Welcome by the way and congrats on your purchase!


----------



## obermd (Mar 3, 2012)

I had this also. Check the rubber strip on the leading edge of the rear door. When this strip comes loose it gets really loud. I ended up having my dealership glue the strip in place.

Congrats and welcome to CruzeTalk.


----------



## Starks8 (Jul 20, 2011)

obermd said:


> I had this also. Check the rubber strip on the leading edge of the rear door. When this strip comes loose it gets really loud. I ended up having my dealership glue the strip in place.
> 
> Congrats and welcome to CruzeTalk.


Did the glue thing work? You also told me to try this and I totally forgot. Where exactly are you talking about though? Anyway you can take a picture of it with pointing arrows so it's clear where you're refering to and what we should be looking for?


----------



## obermd (Mar 3, 2012)

It worked. I'll take and post a picture of the weather strip I had glued in place.


----------



## NickD (Dec 10, 2011)

Same with my 2012 2LT when new, and just the driver's door, weather strip had a huge gap in the upper rear corner, other new Cruze's in the dealers lot, did not have that large gap. Took a bit of arm twisting to get him to replace it under warranty. Chevy buys from many different vendors, wonder if you got the same one.

Did look at the new weather strip he ordered before it was install, gap for the closed window was correct and that corrected that wind noise. Nothing was glued when installing it, done on my careful eye.

If you put your blower on vents at the highest speed, can hear that whistle on the outside if the vehicle with both the window and door closed. Three other doors were quiet.


----------



## Starks8 (Jul 20, 2011)

obermd said:


> It worked. I'll take and post a picture of the weather strip I had glued in place.


Thanks!


----------



## obermd (Mar 3, 2012)

This a picture of the rubber seal on the leading edge of the rear passenger door. This strip is actually on the door and when it comes loose you get horrific wind noise. To check this strip simply push it back onto the door. If it moves and then your wind noise goes away you've found the source of your noise.


----------



## Starks8 (Jul 20, 2011)

obermd said:


> View attachment 191114
> 
> 
> This a picture of the rubber seal on the leading edge of the rear passenger door. This strip is actually on the door and when it comes loose you get horrific wind noise. To check this strip simply push it back onto the door. If it moves and then your wind noise goes away you've found the source of your noise.


Where exactly were your ears telling you the spot of your wind noise was coming from prior to finding out this strip was the problem? I can't say for sure, but it seems both of my wind noise problems seem to be mostly coming from the top of both the driver's and passenger's windows, almost in the center of them. My window's seem to go all the way up when I roll them up but maybe they're not sitting firmly in the grove when I roll them up? I'll give this specific strip/location a look over tomorrow though. 

How do most service advisors deal with wind noise complaints when you come in looking for a solution?


----------



## Cruzncannada (Nov 21, 2015)

Had this issue with my 15', drivers front door, they initially 'adjusted' door and gave it back, I took it back because it was still whistling, 
then they replaced all door seals on car and on the door. No more whistling, still don't think it's as quite as my gfs Cruze but much better


----------



## Starks8 (Jul 20, 2011)

* [Excerpted records]
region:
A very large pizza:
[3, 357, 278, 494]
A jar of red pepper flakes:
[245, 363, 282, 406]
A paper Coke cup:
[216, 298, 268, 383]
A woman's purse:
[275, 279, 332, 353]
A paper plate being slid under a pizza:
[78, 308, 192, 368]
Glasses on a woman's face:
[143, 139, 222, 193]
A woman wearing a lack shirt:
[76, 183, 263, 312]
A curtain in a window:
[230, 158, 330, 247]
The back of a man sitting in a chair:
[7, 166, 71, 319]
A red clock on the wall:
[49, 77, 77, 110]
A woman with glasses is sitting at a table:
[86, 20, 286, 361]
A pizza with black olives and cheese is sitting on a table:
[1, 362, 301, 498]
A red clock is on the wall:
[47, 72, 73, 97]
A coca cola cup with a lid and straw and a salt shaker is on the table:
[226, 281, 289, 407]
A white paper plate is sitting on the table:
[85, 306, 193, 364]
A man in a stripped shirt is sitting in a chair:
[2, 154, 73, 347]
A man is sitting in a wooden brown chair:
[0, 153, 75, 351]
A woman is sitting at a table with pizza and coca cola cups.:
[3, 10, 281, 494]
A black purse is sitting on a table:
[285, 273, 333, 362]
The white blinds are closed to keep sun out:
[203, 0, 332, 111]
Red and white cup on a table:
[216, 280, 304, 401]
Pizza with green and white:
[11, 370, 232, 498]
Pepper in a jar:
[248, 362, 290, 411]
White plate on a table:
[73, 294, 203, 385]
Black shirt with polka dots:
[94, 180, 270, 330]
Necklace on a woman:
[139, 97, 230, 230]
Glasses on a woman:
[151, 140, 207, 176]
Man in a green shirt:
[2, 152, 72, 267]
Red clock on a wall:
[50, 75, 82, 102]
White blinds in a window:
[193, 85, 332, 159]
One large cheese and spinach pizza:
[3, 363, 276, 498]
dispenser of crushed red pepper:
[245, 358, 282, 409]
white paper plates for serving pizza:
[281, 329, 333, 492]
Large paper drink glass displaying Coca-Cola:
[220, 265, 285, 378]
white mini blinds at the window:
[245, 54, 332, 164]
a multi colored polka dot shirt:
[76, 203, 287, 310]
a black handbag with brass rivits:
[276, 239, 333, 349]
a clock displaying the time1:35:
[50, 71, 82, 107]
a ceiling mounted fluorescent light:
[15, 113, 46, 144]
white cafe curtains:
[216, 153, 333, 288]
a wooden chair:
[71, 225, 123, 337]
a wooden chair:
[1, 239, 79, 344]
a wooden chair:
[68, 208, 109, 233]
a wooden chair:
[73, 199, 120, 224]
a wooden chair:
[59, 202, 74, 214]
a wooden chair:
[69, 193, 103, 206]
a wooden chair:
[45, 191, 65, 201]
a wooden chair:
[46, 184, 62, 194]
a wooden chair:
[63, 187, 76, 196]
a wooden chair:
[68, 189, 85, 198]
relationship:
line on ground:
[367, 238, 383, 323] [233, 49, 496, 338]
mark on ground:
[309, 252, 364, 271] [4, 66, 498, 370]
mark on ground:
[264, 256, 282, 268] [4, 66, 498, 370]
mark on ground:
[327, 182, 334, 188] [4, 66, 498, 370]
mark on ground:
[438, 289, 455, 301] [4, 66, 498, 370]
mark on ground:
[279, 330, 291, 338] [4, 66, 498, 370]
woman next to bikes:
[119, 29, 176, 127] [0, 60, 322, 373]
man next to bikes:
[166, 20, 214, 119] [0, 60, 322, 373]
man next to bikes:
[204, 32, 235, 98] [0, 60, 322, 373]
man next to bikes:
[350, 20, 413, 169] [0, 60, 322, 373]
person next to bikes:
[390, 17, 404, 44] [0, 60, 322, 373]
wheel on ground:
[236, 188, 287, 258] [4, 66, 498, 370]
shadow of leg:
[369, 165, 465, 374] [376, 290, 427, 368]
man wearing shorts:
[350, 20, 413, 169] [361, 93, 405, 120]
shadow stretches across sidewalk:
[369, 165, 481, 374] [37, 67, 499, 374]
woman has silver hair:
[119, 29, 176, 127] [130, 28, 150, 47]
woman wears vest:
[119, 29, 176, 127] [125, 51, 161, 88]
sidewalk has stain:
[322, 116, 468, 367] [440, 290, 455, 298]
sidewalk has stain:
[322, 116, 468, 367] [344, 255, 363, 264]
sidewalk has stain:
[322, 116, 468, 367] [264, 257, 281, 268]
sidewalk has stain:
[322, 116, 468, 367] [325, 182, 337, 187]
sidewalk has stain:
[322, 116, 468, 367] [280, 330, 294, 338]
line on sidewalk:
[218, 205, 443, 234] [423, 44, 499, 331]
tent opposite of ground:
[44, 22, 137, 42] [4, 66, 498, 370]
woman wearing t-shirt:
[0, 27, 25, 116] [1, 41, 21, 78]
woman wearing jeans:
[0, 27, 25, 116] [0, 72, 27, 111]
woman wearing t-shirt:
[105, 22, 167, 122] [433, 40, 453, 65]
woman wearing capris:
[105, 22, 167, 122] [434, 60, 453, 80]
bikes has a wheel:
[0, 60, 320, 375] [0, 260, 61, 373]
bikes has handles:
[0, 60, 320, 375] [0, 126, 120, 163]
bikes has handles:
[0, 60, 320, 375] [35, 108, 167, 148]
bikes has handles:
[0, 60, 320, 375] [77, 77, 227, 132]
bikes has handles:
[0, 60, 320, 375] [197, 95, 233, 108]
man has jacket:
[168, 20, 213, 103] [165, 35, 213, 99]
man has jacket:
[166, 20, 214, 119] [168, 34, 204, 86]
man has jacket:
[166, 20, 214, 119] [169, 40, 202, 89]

...

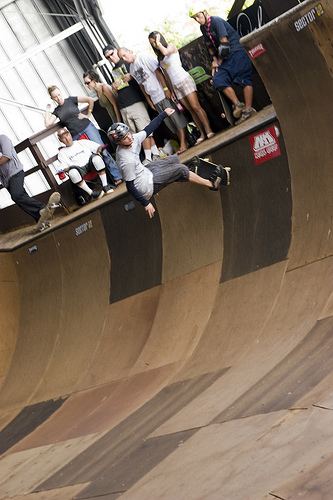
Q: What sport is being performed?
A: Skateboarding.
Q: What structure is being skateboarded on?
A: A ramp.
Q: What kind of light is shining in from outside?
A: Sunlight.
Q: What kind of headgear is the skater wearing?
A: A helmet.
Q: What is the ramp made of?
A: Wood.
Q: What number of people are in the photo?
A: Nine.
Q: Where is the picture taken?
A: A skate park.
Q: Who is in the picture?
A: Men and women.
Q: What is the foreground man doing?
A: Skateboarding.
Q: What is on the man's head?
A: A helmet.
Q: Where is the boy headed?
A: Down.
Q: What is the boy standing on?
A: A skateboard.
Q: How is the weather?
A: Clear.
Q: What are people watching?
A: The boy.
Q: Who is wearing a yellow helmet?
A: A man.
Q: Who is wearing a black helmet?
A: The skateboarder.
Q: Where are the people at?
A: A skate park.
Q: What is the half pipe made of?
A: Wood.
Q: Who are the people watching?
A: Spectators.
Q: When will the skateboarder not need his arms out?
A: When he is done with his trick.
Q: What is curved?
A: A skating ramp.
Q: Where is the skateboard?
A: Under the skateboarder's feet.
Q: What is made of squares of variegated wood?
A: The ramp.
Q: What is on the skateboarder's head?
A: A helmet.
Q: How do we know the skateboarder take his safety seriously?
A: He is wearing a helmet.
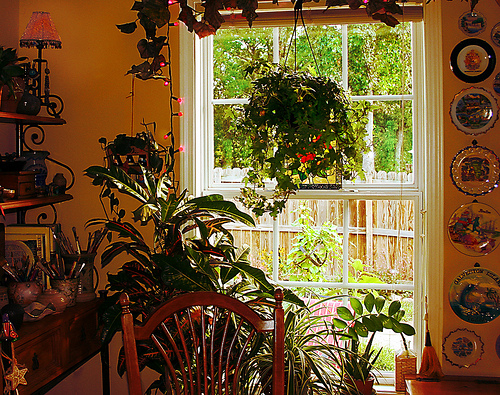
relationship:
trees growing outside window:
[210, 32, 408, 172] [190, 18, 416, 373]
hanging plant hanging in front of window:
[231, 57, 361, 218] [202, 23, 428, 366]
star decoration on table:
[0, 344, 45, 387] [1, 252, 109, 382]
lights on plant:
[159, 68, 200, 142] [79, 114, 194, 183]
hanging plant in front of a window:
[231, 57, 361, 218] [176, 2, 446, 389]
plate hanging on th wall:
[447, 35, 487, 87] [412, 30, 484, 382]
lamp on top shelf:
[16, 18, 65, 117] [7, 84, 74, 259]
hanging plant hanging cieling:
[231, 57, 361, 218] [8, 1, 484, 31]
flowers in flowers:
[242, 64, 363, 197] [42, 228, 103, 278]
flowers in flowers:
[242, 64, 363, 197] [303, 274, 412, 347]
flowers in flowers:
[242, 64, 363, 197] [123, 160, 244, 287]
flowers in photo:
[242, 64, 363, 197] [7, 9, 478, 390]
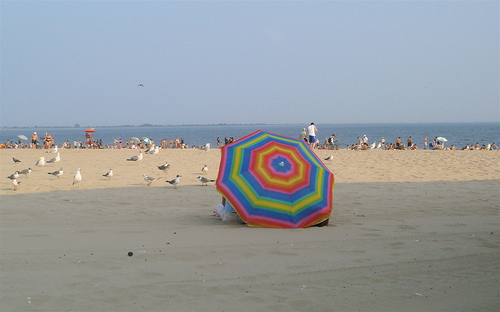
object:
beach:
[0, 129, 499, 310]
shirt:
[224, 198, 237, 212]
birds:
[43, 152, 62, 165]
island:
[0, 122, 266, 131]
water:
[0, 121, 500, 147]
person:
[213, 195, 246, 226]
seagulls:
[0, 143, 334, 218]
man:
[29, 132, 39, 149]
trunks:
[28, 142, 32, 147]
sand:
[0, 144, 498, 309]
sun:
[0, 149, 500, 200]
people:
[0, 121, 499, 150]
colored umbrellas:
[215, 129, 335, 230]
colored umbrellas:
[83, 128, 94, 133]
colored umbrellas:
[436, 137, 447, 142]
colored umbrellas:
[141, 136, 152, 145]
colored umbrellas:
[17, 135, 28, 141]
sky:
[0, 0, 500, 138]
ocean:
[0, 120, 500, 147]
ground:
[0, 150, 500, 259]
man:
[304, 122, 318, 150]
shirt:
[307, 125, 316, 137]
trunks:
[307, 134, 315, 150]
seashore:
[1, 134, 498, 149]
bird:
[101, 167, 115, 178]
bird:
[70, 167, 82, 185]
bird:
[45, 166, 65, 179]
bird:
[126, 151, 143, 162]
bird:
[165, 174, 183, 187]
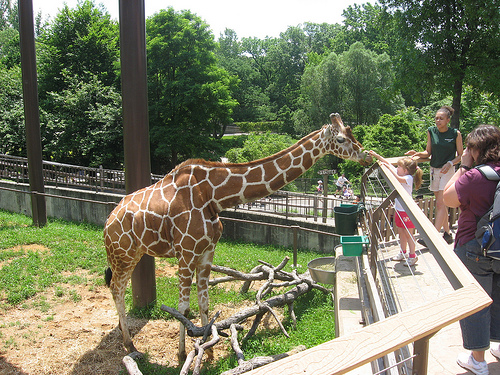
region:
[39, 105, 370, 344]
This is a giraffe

* [Exercises]
1. In the Cruze wind noise thread, what did obermd have the dealership do with the rubber strip on the rear door?
2. Print the part of the Cruze wind noise thread starting with "Where exactly were" and going on through "(Nov 21, 2015)".

* [Task-by-task solutions]
1. Glue it in place.

2.
Where exactly were your ears telling you the spot of your wind noise was coming from prior to finding out this strip was the problem? I can't say for sure, but it seems both of my wind noise problems seem to be mostly coming from the top of both the driver's and passenger's windows, almost in the center of them. My window's seem to go all the way up when I roll them up but maybe they're not sitting firmly in the grove when I roll them up? I'll give this specific strip/location a look over tomorrow though. 

How do most service advisors deal with wind noise complaints when you come in looking for a solution?


----------



## Cruzncannada (Nov 21, 2015)